Bergen County Police Chiefs Take Stand Against County Police, Sheriff’s Merger Plan

BERGEN COUNTY, NJ &#8211 The Bergen County Police Chiefs Association joined the state’s police union Wednesday in urging county officials not to merge the county’s Police Department with its Sheriff’s Office, a divisive issue being weighed by the freeholders.

The association sent a letter to Freeholder Robert Hermansen just before a public meeting of the freeholders’ Law and Public Safety Committee Wednesday, which Hermansen chairs, stating that a merger of the two departments is not in the best interest of law enforcement or public safety.

At Wednesday’s meeting, the police chiefs of Mahwah, Cliffside Park, Ramsey, Lyndhurst and New Milford discussed why they generally oppose merging the county police with the Sheriff’s Office. They said it was not clear how a combined force would work or whether the quality of the specialized services that the county police provide, such as its K-9 and SWAT teams, could be maintained after a merger.

“What we have now works, and it works very well,” said Chief Frank Papapietro of the New Milford police.

The chiefs said the K-9 and SWAT services, as well as patrols of county parks and roads, would be difficult or impossible for their departments to replicate.

Merging the county police with the Sheriff’s Office “is a very simplistic way of looking at a monstrously complex and complicated issue,” said Chief Donald Keane of the Cliffside Park police.

Hermansen said, in his view, the county has three courses of action: leave the county Police Department as it is; merge it completely with the Sheriff’s Office, which would then assume all of the its functions; or relieve the county Police Department of its patrol responsibilities, leaving it responsible only for the safety of county parks and facilities.

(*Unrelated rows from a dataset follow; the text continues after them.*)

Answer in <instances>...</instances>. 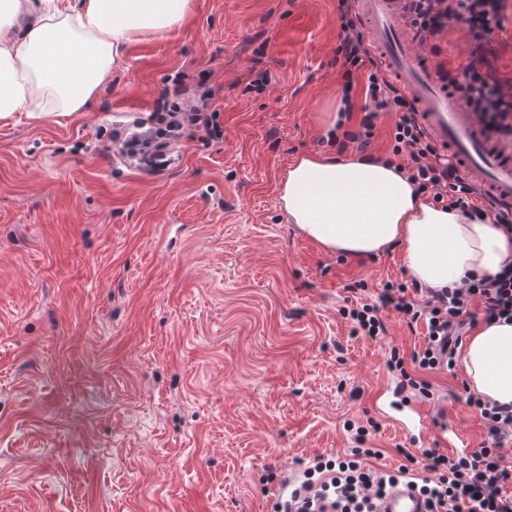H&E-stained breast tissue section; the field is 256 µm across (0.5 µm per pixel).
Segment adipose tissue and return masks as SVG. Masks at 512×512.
<instances>
[{
  "label": "adipose tissue",
  "mask_w": 512,
  "mask_h": 512,
  "mask_svg": "<svg viewBox=\"0 0 512 512\" xmlns=\"http://www.w3.org/2000/svg\"><path fill=\"white\" fill-rule=\"evenodd\" d=\"M190 0H0V118L16 112H82L133 41L162 38ZM279 201L289 223L330 252H403L423 287L458 288L512 264V234L431 204L383 162L302 156ZM462 363L475 390L512 403V322L482 323Z\"/></svg>",
  "instance_id": "obj_1"
}]
</instances>
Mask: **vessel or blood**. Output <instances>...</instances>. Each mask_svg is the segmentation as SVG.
Listing matches in <instances>:
<instances>
[{
  "label": "vessel or blood",
  "mask_w": 512,
  "mask_h": 512,
  "mask_svg": "<svg viewBox=\"0 0 512 512\" xmlns=\"http://www.w3.org/2000/svg\"><path fill=\"white\" fill-rule=\"evenodd\" d=\"M367 23V37L377 55L396 75L414 101L418 118L440 149L456 155L465 174L488 191L499 209H512V157L482 133L460 95L444 88L435 70L413 54L399 19L400 0H358ZM382 512H429L411 485L394 486L381 504Z\"/></svg>",
  "instance_id": "1"
}]
</instances>
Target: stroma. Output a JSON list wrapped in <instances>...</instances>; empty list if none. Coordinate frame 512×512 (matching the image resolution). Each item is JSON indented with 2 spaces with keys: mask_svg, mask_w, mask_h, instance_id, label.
Instances as JSON below:
<instances>
[{
  "mask_svg": "<svg viewBox=\"0 0 512 512\" xmlns=\"http://www.w3.org/2000/svg\"><path fill=\"white\" fill-rule=\"evenodd\" d=\"M337 6L191 0L166 37L127 46L85 111L0 119V512H271L268 471L343 456L370 420L387 469L446 427L482 446L462 362L426 373L429 396L399 389L428 415L412 437L382 411L400 381L386 360L422 331L386 310L375 342L340 313L351 285L408 281L399 250L329 252L279 203L342 106ZM438 44L422 58L457 67L467 25ZM485 53L512 86V0ZM180 71L211 89L223 136L186 127L149 174L112 134Z\"/></svg>",
  "mask_w": 512,
  "mask_h": 512,
  "instance_id": "1",
  "label": "stroma"
}]
</instances>
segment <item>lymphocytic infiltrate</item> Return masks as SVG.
<instances>
[{
  "label": "lymphocytic infiltrate",
  "instance_id": "lymphocytic-infiltrate-1",
  "mask_svg": "<svg viewBox=\"0 0 512 512\" xmlns=\"http://www.w3.org/2000/svg\"><path fill=\"white\" fill-rule=\"evenodd\" d=\"M340 21L339 46L344 93L353 89L354 73L364 72L361 116L343 130H331L330 146L337 151L355 149L366 153L372 145L382 113H395L391 131L392 162L420 194L431 196L442 207L478 219L493 218L512 232V212L488 213L481 192L463 173L460 162L441 152L422 127L408 95L382 73L367 47L361 20L353 14L350 0H337ZM504 0H406L401 17L420 44L441 37L450 20L466 21L472 36V58L455 69L439 67L437 74L448 88L460 94L473 112L483 134L503 149H512V95L485 70L486 36L498 23ZM204 126L219 134L213 116L203 114L197 104L176 102L155 109L146 130L124 141L122 151L136 159L140 169L155 170L158 160L175 147L184 124ZM397 312L408 326H423L425 345L404 358L391 350L387 366L398 371L403 385L427 393L424 371L452 366L466 328L477 319L485 322L512 319V269L448 291L426 288L418 283H385L376 298H357L342 308L354 335L378 339L386 332L383 311ZM468 407L479 411L485 422L488 446L448 456L437 448L424 449L428 460L426 476L411 469V449L399 448L404 463L396 470L376 467V448L358 447L349 456L334 461L317 455L303 478L288 493L275 497L273 512H380L388 491L406 481L418 487L431 512H512V460L503 451L512 438V405L498 404L467 394Z\"/></svg>",
  "mask_w": 512,
  "mask_h": 512
}]
</instances>
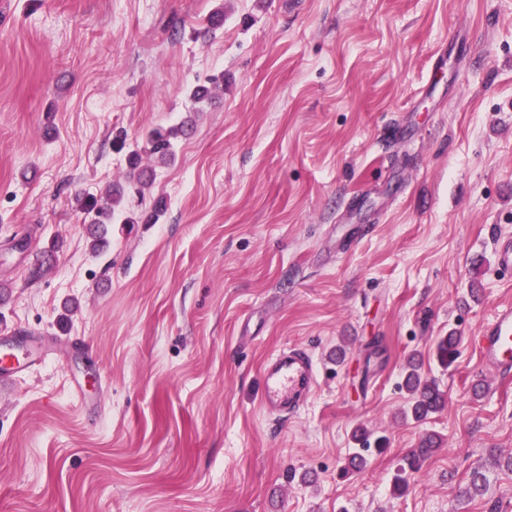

These options differ significantly from the recommendations of a New York City consulting firm, Guidepost Solutions, which Bergen County Prosecutor John L. Molinelli commissioned to study redundancies in county law enforcement. Its $623,000 report, issued last year, gave three options, all of which were aimed at reducing the size of the county Police Department or eliminating it.

The options are: cutting 23 officers from the 89-member department; cutting 35 officers and merging the remaining officers with the Sheriff’s Office; or merging the entire department with the Sheriff’s Office. The report concluded that eliminating the county police could save taxpayers $17.7 million annually.

The authors of the Guidepost report, including Joseph Dunne, a former first deputy commissioner of the New York City Police Department, have made it clear in recent public meetings that county officials can follow one of their options, none of them, or pursue their own.

Hermansen has made it equally clear that he disagrees with much of the Guidepost report, and believes the county should explore its own options after deeper consultation by local police chiefs.

“We shouldn’t rush into only one option and say that this is all we’re going to do,” he said. “I don’t believe there is $17 million in savings to be had by going in and transferring that department to the Sheriff’s patch.”

Freeholder Chairman John Mitchell, however, said that doing nothing is not an option, despite statements from the chiefs that the system is not broken.

“It is broken, because the burden that’s being placed on the taxpayers of Bergen County,” Mitchell said. “We’ve got to start coming out of our little regions and we’ve got to start thinking outside the box. … The people we’re all obligated to serve are being killed by property taxes right now. We’ve got to come up with a better solution.”